When I was going into third grade, my mom had me tested for the gifted program at my school. I met with a child psychologist and had to push together and solve a whole slew of different puzzles in a certain amount of time. And at the end of it, I was found to be a young girl of above average intellect who poured everything she had -- and then some -- into everything she did. The psychologist found that I regularly functioned at 130 percent of my capacity.
My mom shared the results of that test with me once I'd grown older, and I wasn't sure what to think when I learned this news. I'd always performed well and stood at or near the top of my classes. I wanted to believe all that effort and all those results meant I was, in fact, a genius. But in truth, I wasn't. I was a smart, capable girl who applied herself wholeheartedly.

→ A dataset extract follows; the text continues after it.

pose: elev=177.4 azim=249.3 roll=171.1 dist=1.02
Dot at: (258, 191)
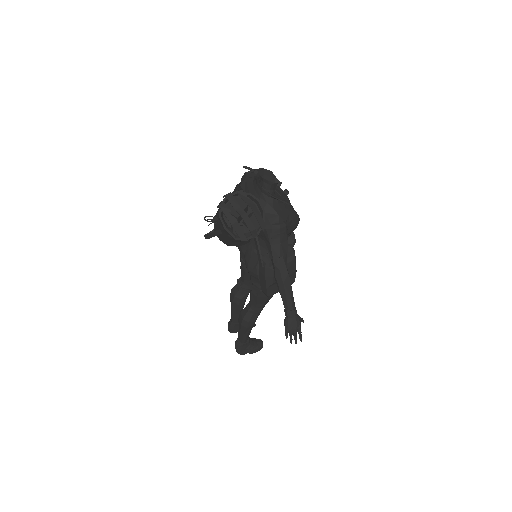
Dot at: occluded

Now many years beyond my discovery of those test results, the greater significance of that IQ test continues to demonstrate itself. It amazes me still to realize that seven-year-old girl who took that test had already discovered and readily inhabited her false-self mold. It cannot be clearer than it is for me today that it was my false self that showed up that day and every other day beside it. Only a false self learns to operate above and beyond the actual capacity of a person (or below it, for that matter).
As I shared in my last post, I've been discovering a new rhythm for my life these days. It is slower than I'm used to, and that has been both wonderful and hard. On the one hand, it feels self-honoring to take things slower, to be more intentional about how I move through my day, to let thoughts and impressions sink in deeper, to let my responses come when they're ready, and to know that what is building in me as I do this will, in the end, be more solid and sure and substantive, a more true offering of me.
But it is humbling, as well. When the world is flying past me at 100 miles an hour, when everyone else has something to say, when it takes me longer to ingest the fullness of a thought than time always seems to allow, when witticisms abound and I don't always catch them on the first go-round, it's hard not to feel like some large, lumbering ox slowly moving across a free expanse where gazelles quite naturally frolic.
These days I have to trust that the real me gaining strength as I let it form organically these days is a better, more true, and healthier fit than the me that drives a world running at 130 percent throttle. As enticing a world it seems I would gain if I keep that speed on my radar, my deeper self just can't abide it. My deeper, truer self wants to be simply, unequivocally who she really is.